▶ _O que fazer_
Extraia do texto sobre os controlos de fronteira nos aeroportos portugueses o trecho que começa nas palavras "O setor do turismo" e acaba depois de "do destino turístico.", sem mudar nada.

▶ _Excerto_
=======
Os problemas nos controlos de fronteira dos aeroportos portugueses continuam a gerar preocupação, com passageiros a enfrentarem longos tempos de espera, sobretudo no Aeroporto Humberto Delgado, em Lisboa.
Embora a implementação do Sistema Europeu de Entrada e Saída (EES), que exige o registo biométrico de cidadãos de países terceiros, tenha contribuído para o aumento da complexidade dos procedimentos, especialistas consideram que as dificuldades resultam sobretudo de falhas de preparação, limitações tecnológicas e falta de recursos adequados.
Perante o agravamento da situação, o Governo avançou com medidas de reforço operacional, incluindo mais agentes da PSP, novos postos de controlo e a expansão das áreas destinadas ao processamento de passageiros.
O setor do turismo alerta, contudo, para os efeitos negativos na reputação do país. Responsáveis ligados às agências de viagens consideram que uma má experiência à chegada pode prejudicar a imagem de Portugal e comprometer a competitividade do destino turístico.
Também representantes das companhias aéreas defendem que, apesar das melhorias recentes, persistem fragilidades estruturais, particularmente em Lisboa, cuja infraestrutura enfrenta dificuldades para responder ao atual volume de passageiros e às novas exigências de segurança.
Especialistas da aviação sustentam que o principal problema não está no sistema europeu em si, mas na forma como a sua implementação foi preparada. Para evitar novos constrangimentos, defendem soluções estruturais e um planeamento mais eficaz, sobretudo com a aproximação dos meses de maior procura turística.
=======
▶ _Linhas_
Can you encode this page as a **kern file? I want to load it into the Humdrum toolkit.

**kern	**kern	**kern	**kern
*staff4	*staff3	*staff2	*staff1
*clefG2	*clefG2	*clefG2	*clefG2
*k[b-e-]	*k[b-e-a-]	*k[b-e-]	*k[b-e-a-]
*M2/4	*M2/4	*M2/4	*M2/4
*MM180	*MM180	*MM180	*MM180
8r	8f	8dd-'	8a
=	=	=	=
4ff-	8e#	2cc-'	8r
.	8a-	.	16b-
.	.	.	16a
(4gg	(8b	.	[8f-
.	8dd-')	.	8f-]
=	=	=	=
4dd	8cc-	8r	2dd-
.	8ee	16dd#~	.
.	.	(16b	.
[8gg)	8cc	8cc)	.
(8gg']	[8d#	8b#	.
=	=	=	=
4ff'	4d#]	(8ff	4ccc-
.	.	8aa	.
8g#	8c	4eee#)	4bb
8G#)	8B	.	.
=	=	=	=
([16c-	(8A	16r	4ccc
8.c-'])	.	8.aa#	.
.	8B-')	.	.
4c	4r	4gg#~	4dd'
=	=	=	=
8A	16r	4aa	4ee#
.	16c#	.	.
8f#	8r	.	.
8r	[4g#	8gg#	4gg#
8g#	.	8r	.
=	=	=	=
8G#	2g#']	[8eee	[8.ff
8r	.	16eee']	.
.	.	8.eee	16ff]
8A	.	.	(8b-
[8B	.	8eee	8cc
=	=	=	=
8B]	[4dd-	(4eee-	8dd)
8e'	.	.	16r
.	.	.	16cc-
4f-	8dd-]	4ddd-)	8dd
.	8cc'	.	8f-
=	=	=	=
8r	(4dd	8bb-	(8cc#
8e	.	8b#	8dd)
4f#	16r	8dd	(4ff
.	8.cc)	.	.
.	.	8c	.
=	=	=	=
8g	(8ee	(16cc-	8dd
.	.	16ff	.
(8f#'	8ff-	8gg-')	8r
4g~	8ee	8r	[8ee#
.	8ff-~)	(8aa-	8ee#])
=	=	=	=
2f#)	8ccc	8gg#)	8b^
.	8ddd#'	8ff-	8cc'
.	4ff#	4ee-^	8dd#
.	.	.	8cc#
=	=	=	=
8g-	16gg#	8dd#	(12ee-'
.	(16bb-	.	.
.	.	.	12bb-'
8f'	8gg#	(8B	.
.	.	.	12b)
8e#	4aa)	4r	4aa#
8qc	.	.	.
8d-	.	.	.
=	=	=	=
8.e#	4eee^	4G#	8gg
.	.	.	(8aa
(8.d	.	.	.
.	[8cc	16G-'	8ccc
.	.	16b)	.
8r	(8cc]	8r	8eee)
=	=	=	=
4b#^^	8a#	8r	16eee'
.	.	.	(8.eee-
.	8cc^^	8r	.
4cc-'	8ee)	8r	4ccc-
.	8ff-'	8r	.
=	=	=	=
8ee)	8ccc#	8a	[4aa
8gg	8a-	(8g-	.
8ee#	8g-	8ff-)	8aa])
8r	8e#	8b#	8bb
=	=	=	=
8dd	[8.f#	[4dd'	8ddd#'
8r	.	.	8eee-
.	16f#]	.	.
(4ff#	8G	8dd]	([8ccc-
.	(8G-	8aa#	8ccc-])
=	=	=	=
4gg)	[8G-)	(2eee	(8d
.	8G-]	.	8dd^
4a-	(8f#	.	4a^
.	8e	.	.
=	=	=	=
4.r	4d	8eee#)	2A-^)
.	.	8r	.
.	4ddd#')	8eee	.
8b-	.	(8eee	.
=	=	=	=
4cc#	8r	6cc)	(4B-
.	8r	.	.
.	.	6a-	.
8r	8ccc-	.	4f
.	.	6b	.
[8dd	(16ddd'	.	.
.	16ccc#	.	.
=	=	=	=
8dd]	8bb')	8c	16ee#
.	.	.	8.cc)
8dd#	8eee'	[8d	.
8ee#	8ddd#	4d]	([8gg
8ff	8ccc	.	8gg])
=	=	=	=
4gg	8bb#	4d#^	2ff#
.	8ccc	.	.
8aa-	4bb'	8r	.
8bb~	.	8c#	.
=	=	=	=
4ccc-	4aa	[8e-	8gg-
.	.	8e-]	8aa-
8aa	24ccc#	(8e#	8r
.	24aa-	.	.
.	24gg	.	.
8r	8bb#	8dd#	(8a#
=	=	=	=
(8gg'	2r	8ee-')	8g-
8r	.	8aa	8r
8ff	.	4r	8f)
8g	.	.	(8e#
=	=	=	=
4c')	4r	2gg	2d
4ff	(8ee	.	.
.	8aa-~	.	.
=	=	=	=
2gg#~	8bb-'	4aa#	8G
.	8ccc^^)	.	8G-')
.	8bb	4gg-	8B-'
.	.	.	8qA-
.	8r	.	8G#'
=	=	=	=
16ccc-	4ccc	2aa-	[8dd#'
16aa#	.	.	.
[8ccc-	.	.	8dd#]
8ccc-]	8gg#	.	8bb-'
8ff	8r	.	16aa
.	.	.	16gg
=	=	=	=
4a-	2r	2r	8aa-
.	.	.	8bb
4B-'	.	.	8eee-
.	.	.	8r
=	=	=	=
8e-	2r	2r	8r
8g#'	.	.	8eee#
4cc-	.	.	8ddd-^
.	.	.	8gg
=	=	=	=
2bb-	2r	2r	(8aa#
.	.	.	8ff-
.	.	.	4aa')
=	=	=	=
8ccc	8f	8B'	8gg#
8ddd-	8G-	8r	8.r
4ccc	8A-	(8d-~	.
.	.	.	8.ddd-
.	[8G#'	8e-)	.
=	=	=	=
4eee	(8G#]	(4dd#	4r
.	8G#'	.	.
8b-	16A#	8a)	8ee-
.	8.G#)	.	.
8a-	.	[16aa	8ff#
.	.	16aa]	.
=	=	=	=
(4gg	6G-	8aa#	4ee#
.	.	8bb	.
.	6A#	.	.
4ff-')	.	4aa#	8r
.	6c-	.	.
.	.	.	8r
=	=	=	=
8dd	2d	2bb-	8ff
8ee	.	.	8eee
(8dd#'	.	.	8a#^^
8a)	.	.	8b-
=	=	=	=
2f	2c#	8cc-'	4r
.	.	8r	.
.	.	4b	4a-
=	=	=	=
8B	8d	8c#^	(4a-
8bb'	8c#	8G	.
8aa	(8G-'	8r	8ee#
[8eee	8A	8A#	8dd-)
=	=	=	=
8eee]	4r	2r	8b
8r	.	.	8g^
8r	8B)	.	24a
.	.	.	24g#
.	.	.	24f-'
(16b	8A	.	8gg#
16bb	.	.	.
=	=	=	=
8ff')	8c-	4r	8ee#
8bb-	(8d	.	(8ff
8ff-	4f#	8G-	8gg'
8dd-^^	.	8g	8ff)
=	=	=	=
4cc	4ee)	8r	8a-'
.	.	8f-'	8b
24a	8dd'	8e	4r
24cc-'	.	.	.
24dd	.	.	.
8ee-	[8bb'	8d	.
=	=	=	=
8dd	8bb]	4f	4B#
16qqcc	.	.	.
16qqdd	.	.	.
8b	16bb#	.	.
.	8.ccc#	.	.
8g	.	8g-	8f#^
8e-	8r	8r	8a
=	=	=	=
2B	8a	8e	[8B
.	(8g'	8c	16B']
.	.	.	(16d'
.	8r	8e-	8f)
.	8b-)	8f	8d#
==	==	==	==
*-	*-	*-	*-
=======
▶ _Resposta_
O setor do turismo alerta, contudo, para os efeitos negativos na reputação do país. Responsáveis ligados às agências de viagens consideram que uma má experiência à chegada pode prejudicar a imagem de Portugal e comprometer a competitividade do destino turístico.